Die Lautsprecherdurchsagen und Luftschutzsirenen, die Hörner der Polizeifahrzeuge und Feuerwehren, das Gebell der Hunde und das Geschrei der Leute und der Soldaten, die Panzergranaten, Mörser, Brand- und Phosphorbomben, Kanonen, Maschinenpistolen und Gewehre von uns und vom Iwan – alles zusammen ergibt einen Höllenlärm, der Tag und Nacht andauert. Man ist verunsichert und erschrickt beinahe, wenn mal eine Minute Stille herrscht, und dann ist man beinahe dankbar, wenn die verdammten Stalinorgeln wieder loslegen. (Wie es seine Art ist, hat Walter auch dazu einen Witz parat: Er fragte mich, warum unsere Geschütze nicht Hitlerorgeln hießen, schließlich sei unser Führerkult der einzig wahre und ob der Goebbels seine Werbeabteilung nicht mehr im Griff hat.) Man mag gar nicht daran denken, welchen Schaden die überall in unserem geliebten Berlin anrichten, und sie kommen immer näher, sie sollen sich schon in Tiergarten und im Wedding festgekrallt haben wie die Zecken.
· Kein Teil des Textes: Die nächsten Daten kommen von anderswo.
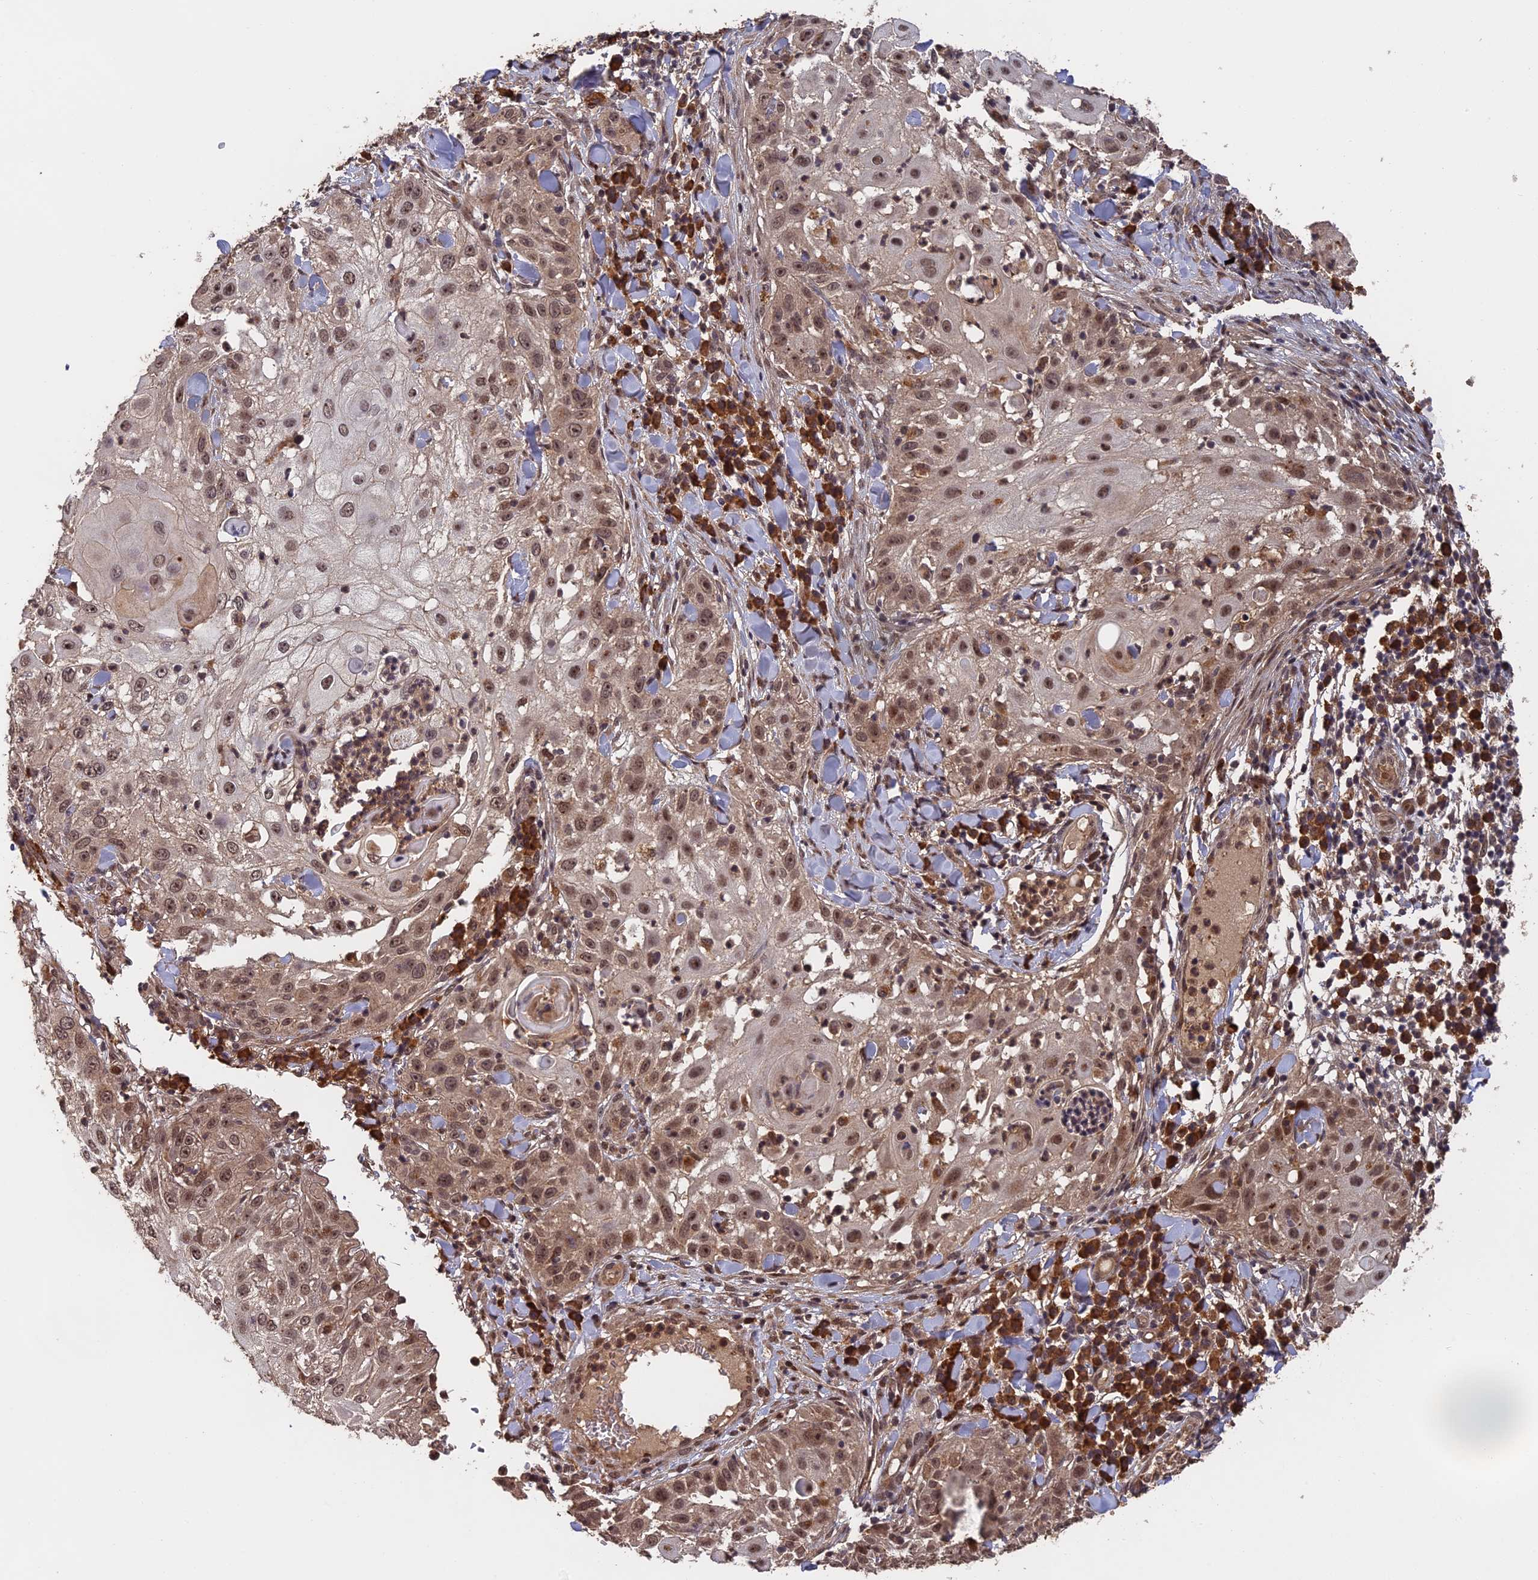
{"staining": {"intensity": "moderate", "quantity": ">75%", "location": "nuclear"}, "tissue": "skin cancer", "cell_type": "Tumor cells", "image_type": "cancer", "snomed": [{"axis": "morphology", "description": "Squamous cell carcinoma, NOS"}, {"axis": "topography", "description": "Skin"}], "caption": "The micrograph demonstrates staining of skin cancer, revealing moderate nuclear protein positivity (brown color) within tumor cells.", "gene": "OSBPL1A", "patient": {"sex": "female", "age": 44}}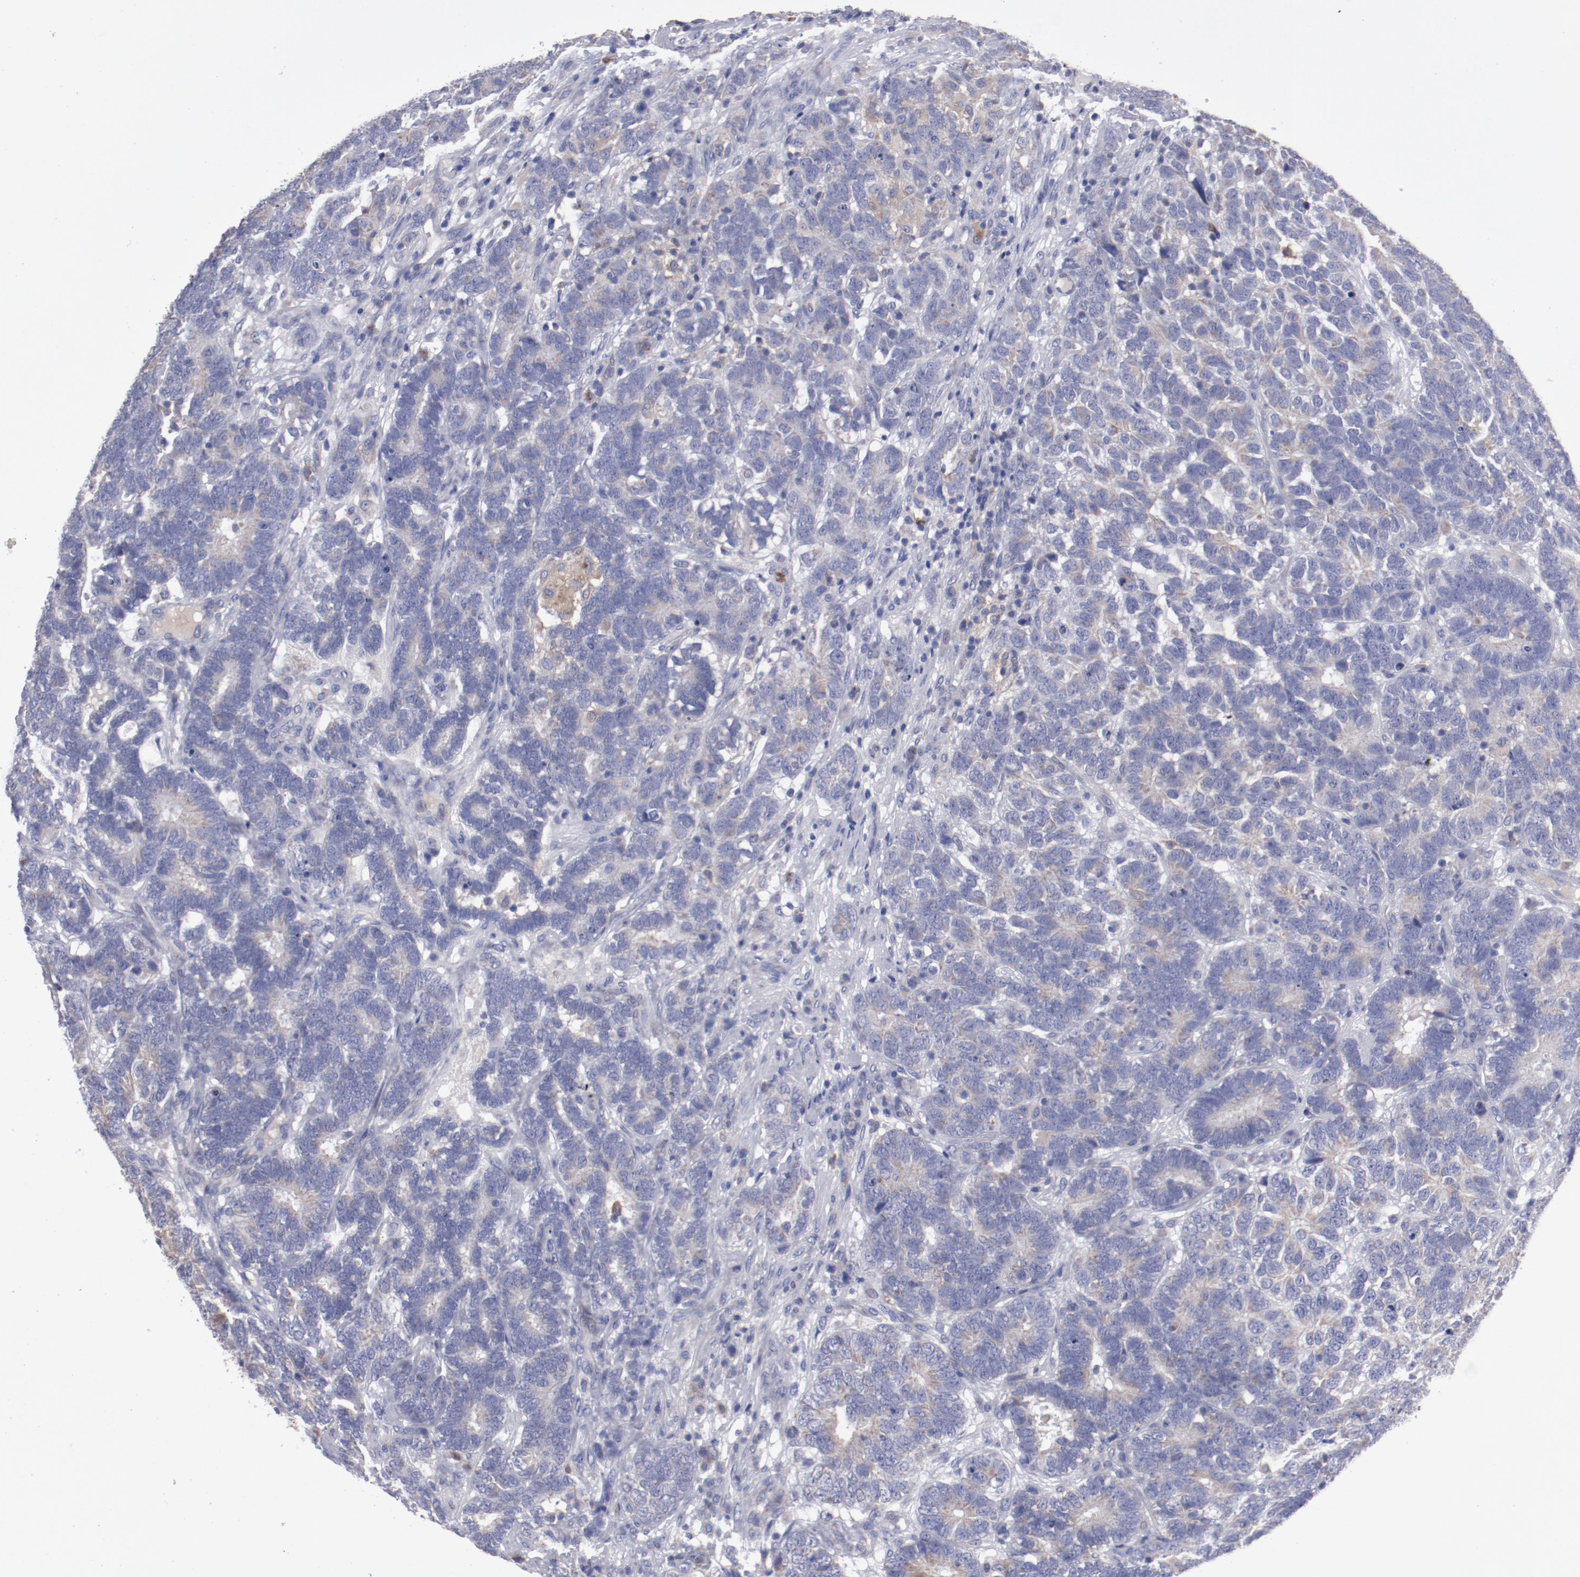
{"staining": {"intensity": "weak", "quantity": ">75%", "location": "cytoplasmic/membranous"}, "tissue": "testis cancer", "cell_type": "Tumor cells", "image_type": "cancer", "snomed": [{"axis": "morphology", "description": "Carcinoma, Embryonal, NOS"}, {"axis": "topography", "description": "Testis"}], "caption": "High-magnification brightfield microscopy of testis cancer (embryonal carcinoma) stained with DAB (brown) and counterstained with hematoxylin (blue). tumor cells exhibit weak cytoplasmic/membranous staining is appreciated in approximately>75% of cells.", "gene": "FGR", "patient": {"sex": "male", "age": 26}}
Als ich Walter danach frage, wo seiner Meinung nach die bolschewistischen Zecken stehen, und wann sie endlich hierher kommen, damit wir ihnen Saures geben können, meint er nur tonlos, dass wir Deutschen ja sehr gut wissen, wie man mit Ungeziefer umgeht, und ob wir dies nicht in der HJ gelernt hätten.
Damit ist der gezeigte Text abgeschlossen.